L’avocat estime que « c’est aux entreprises de mettre en place des outils. Et si les grands groupes innovent à ce sujet, c’est beaucoup plus difficile pour les plus petites structures. » Les condamnations d’employeurs ne sont pas encore légion, mais elles vont se multiplier. Il évoque par exemple la condamnation en appel en septembre 2016 de BNP Paribas à verser plus de 600 000 euros à un ancien salarié homosexuel, en raison du « comportement machiste et sexiste » de ses collègues qui a créé « un environnement de travail particulièrement oppressant. »
L’importance de la sensibilisation
Afin de lutter efficacement contre les discriminations à l’égard des salariés LGBT+, l’association l’Autre Cercle prêche pour une meilleure sensibilisation des entreprises. « Aujourd’hui, les employé.e.s LGBT+ déclarent être moins victimes de discriminations fondées sur leur orientation sexuelle ou leur identité de genre de la part de leurs directeurs dans le paysage des entreprises ou collectivités signataires de la charte et donc déjà sensibilisées sur ces questions » relevait Christophe Berhier, président de l’Autre Cercle. Une raison qui pourrait expliquer que les salariés de ces entreprises sont plus enclins à afficher et assumer leur orientation sexuelle (68%, soit 17 points de plus que l’ensemble des salariés LGBT+ en France) et que plus de quatre LGBT+ sur dix affirment que la charte a eu un impact positif sur leur visibilité. « Ces résultats confortent notre position à ce que davantage d’organisations puissent tenir leurs promesses d’inclusion des personnes LGBT+ », concluait-il.

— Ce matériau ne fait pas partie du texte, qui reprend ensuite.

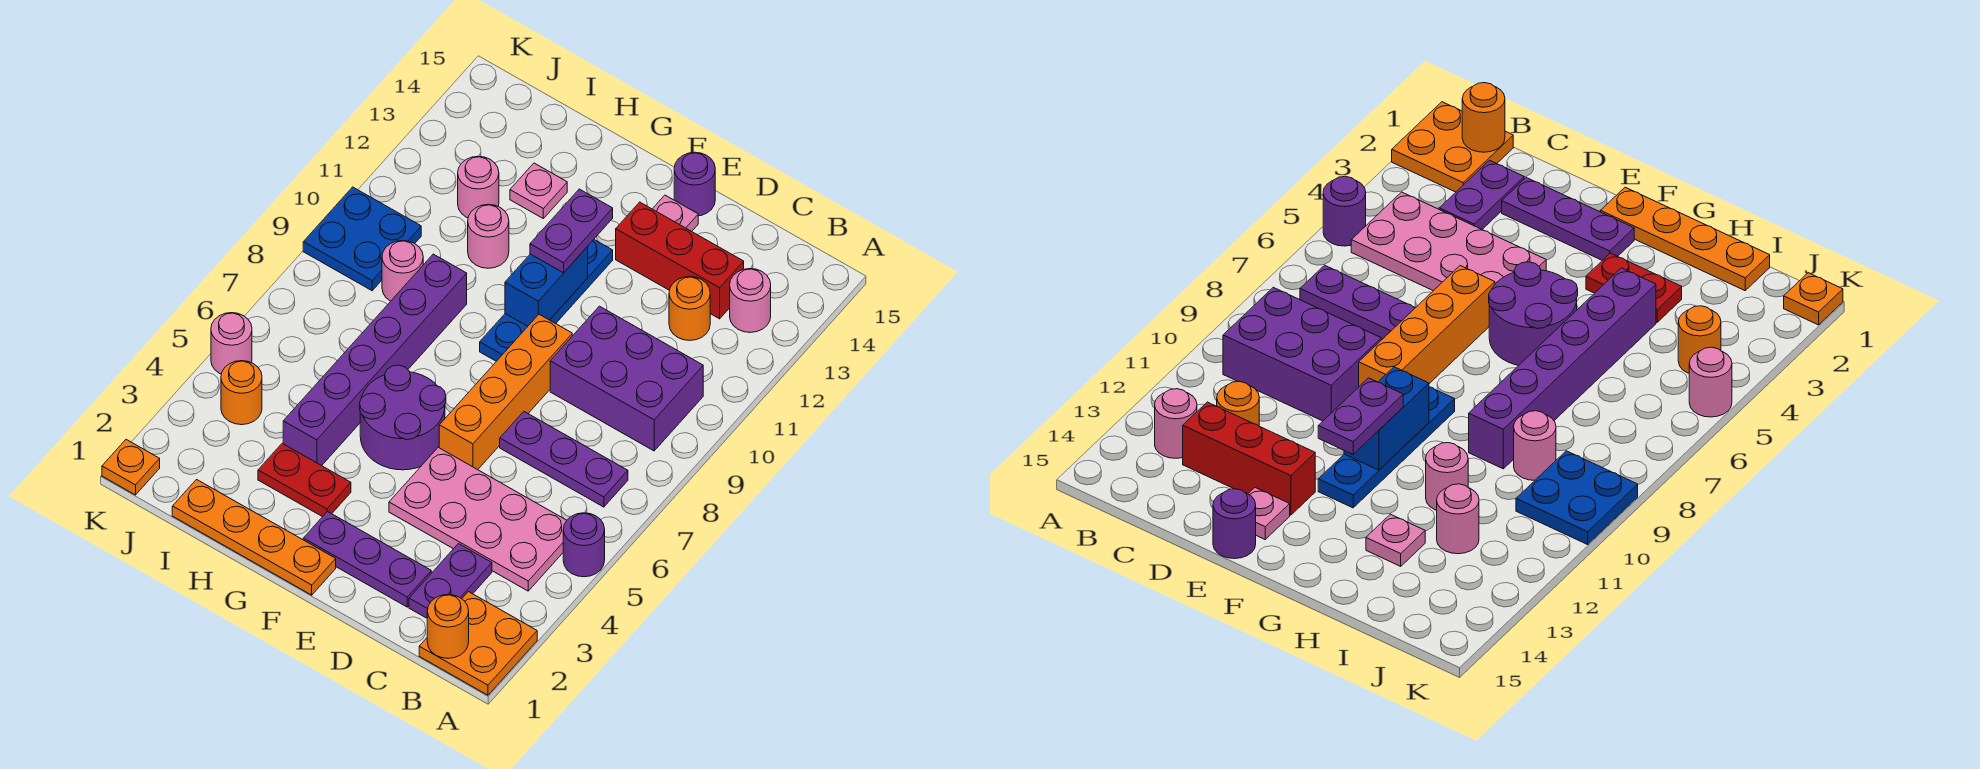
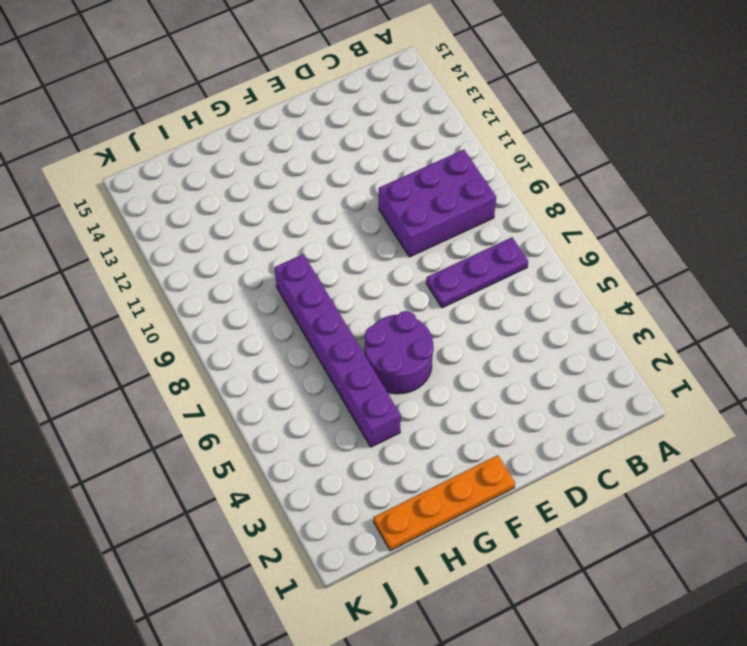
none -> orange plate A1:B2 level 1
none -> purple round brick A5 level 1
none -> pink plate B4:E5 level 1

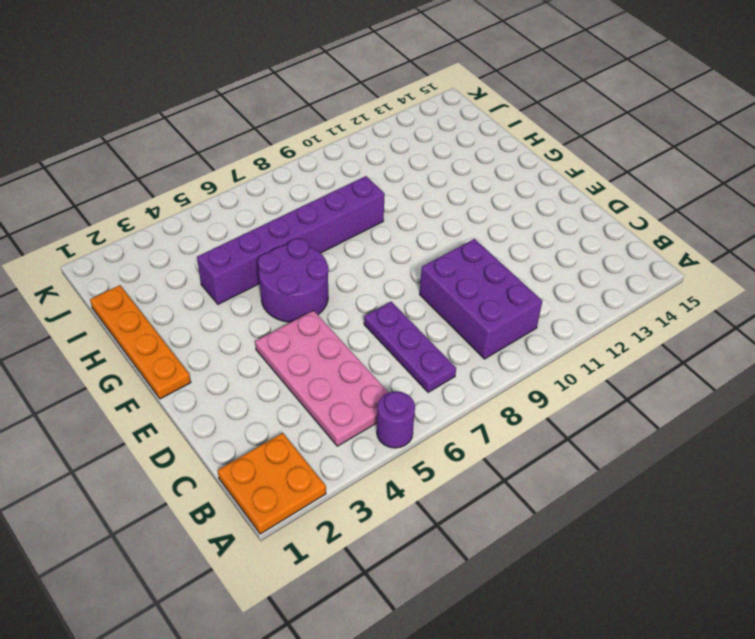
none -> pink round brick B13 level 1
none -> purple plate C2:C3 level 1
none -> orange round brick C12 level 1

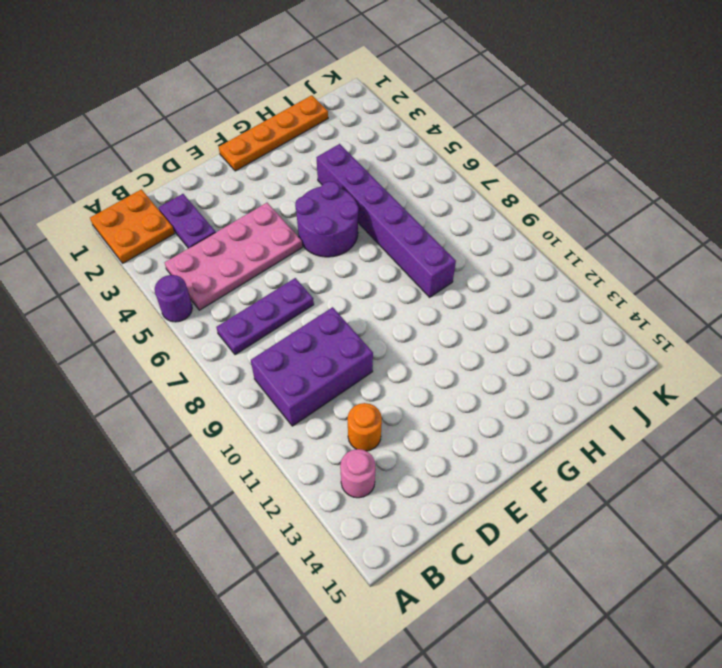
none -> red brick C13:E13 level 1
none -> purple plate D2:F2 level 1
none -> orange brick E6:E9 level 1

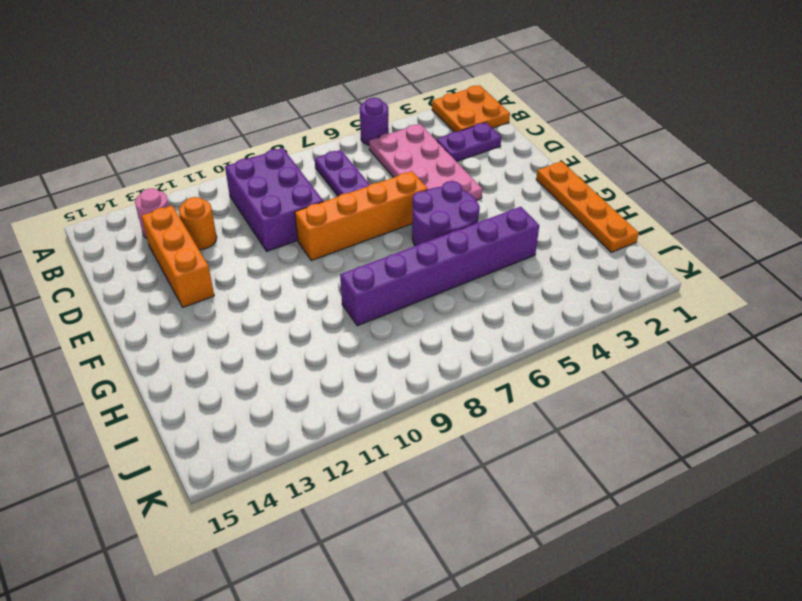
orange brick C13:E13 level 1 -> red brick C13:E13 level 1
none -> purple plate D2:F2 level 1
none -> pink plate E14 level 1
none -> purple round brick E15 level 1

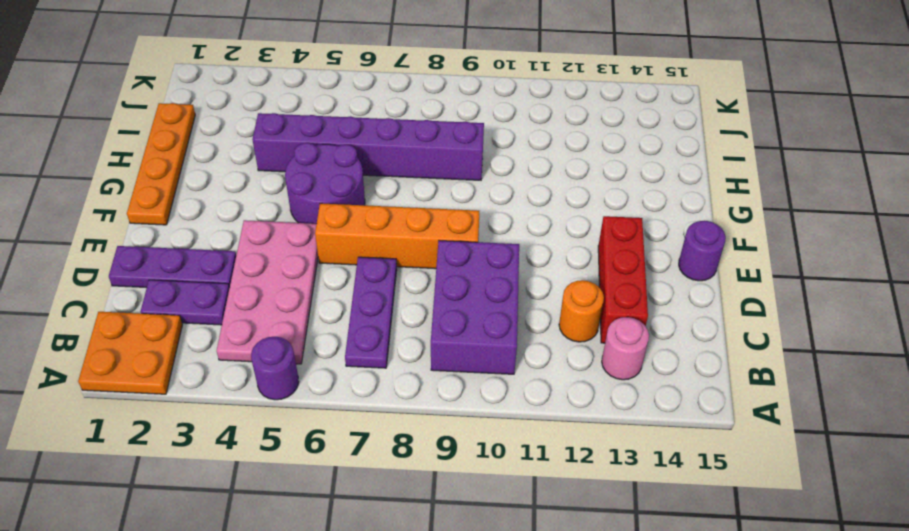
purple plate D1:D3 level 1 -> purple plate D2:F2 level 1
none -> pink plate E14 level 1
none -> blue plate F9:F12 level 1
none -> red plate G3:H3 level 1

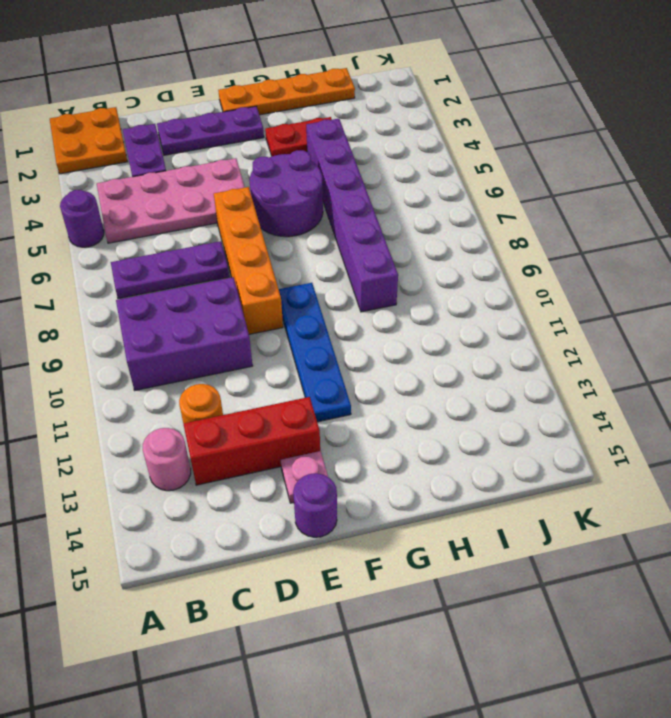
none -> pink round brick H11 level 1
none -> pink plate H13 level 1
none -> pink round brick I9 level 1

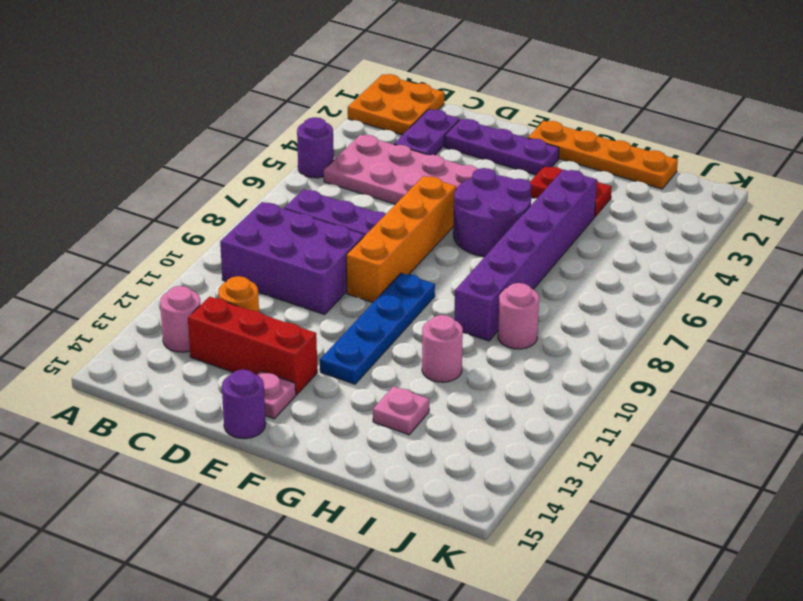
none -> pink round brick I12 level 1
none -> orange round brick J4 level 1
none -> blue plate J9:K10 level 1

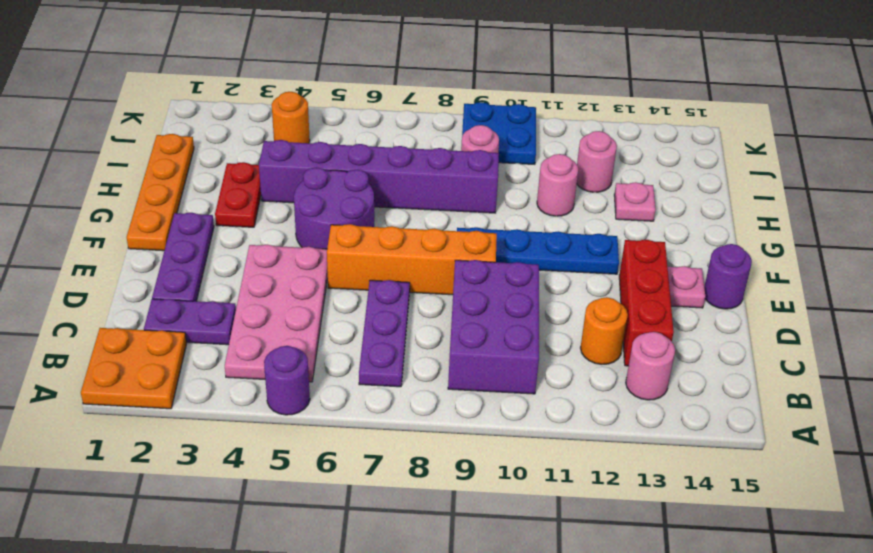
none -> orange plate K1 level 1
none -> pink round brick K5 level 1
none -> orange round brick B1 level 2

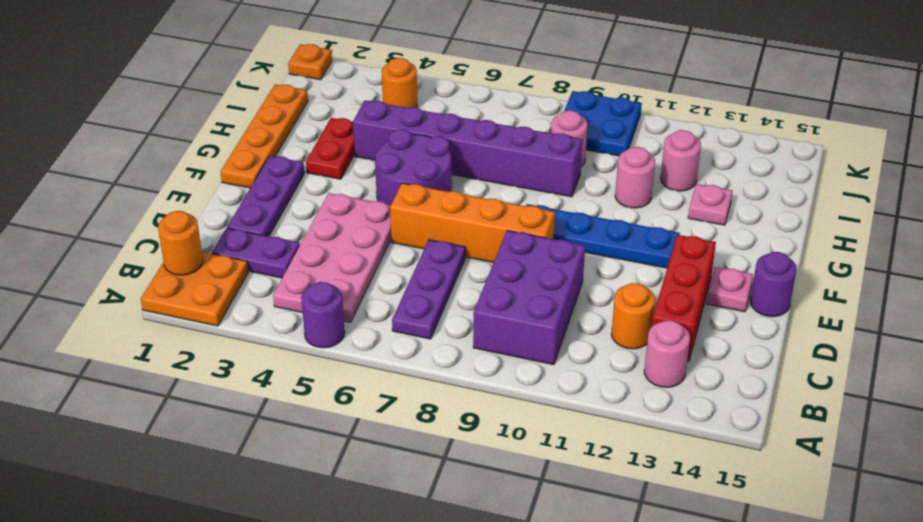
none -> pink round brick K5 level 1
none -> blue brick F10:F11 level 2
none -> purple plate F11:F12 level 3

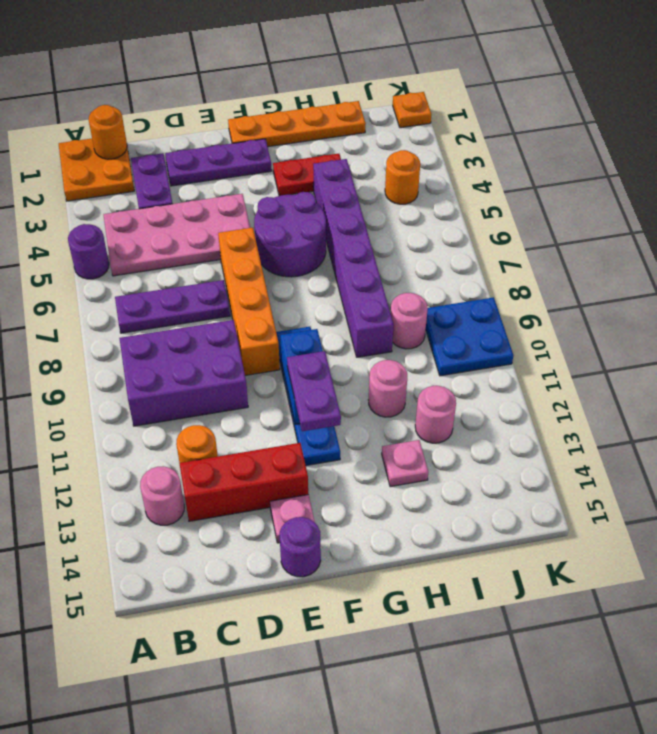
none -> pink round brick K5 level 1

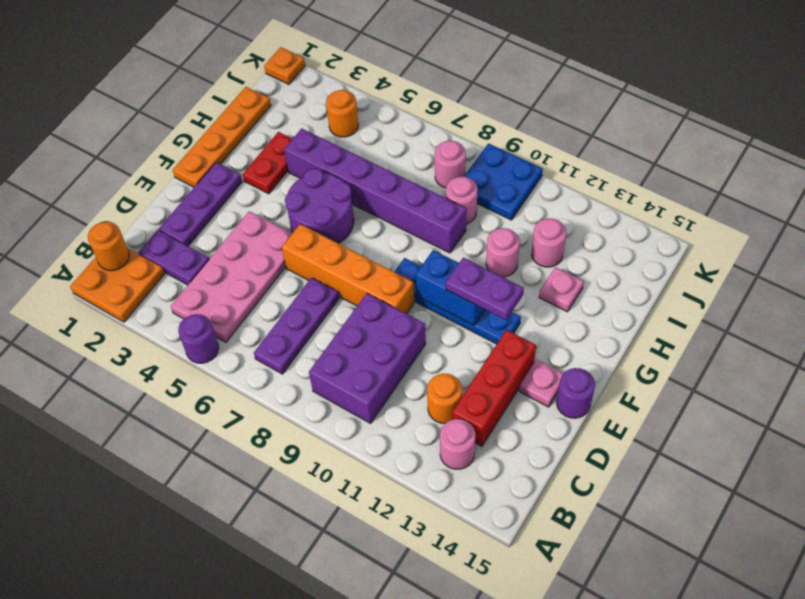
pink round brick J8 level 1 -> pink round brick K5 level 1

Concrètement, cette démarche, la première du genre en Europe, passe par l’engagement affiché de la direction, la formation et l’accompagnement des dirigeants, collaborateurs impliqués dans les processus de recrutement, de formation, et de gestion de carrière, la mise en place et la promotion d’outils de sanctions ou encore la communication externe de l’entreprise sur ses bonnes pratiques et ses engagements en faveur des LGBT+. Et si au delà des motifs éthiques et législatifs, certaines entreprises voient dans la lutte contre les discriminations sur l’orientation sexuelle une façon d’améliorer leur « marque employeur », à la fin 2019, 138 organisations publiques et entreprises privées, représentant un peu plus 1,3 millions de salariés s’étaient déjà engagées à améliorer leurs pratiques.
Les « bonnes pratiques » ne doivent cependant pas se limiter aux entreprises et aux équipes dirigeantes. La lutte contre les discriminations envers les LGBT+ est notre affaire à tous. Cela passe par l’écoute, la tolérance mais aussi et surtout la bienveillance.